**WHAT IS NEEDED**
Every line from the one with "Hier gibt es einen großen Fundus an kurzen" to the one with "Soy acompañante de la Vida.", including those two, is to be copied exactly; all other lines of the entries below are left out.

╭─ SUPPLIED MATERIAL

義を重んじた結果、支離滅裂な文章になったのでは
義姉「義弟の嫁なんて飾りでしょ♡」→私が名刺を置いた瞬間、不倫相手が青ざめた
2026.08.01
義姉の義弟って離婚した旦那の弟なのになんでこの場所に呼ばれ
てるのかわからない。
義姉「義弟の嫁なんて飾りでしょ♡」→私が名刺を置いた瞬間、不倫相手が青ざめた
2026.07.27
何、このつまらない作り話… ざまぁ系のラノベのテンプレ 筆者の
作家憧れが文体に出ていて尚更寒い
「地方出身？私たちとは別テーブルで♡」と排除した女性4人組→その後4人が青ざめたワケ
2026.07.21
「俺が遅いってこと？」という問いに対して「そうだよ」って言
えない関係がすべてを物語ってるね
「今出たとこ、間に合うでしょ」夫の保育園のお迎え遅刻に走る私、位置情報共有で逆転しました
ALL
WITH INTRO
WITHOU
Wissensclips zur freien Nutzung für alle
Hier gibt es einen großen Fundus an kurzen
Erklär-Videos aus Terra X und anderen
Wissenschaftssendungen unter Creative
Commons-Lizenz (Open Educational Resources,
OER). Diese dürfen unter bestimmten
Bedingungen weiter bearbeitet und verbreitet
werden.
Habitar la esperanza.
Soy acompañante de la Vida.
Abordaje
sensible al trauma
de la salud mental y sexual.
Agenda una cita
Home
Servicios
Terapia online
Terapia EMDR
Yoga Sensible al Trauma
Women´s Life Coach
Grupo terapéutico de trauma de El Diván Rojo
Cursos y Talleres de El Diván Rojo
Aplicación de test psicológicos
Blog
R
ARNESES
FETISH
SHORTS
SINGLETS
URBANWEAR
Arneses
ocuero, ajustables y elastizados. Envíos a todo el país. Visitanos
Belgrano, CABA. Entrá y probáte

╰─

**RESPONSE AREA**
Hier gibt es einen großen Fundus an kurzen
Erklär-Videos aus Terra X und anderen
Wissenschaftssendungen unter Creative
Commons-Lizenz (Open Educational Resources,
OER). Diese dürfen unter bestimmten
Bedingungen weiter bearbeitet und verbreitet
werden.
Habitar la esperanza.
Soy acompañante de la Vida.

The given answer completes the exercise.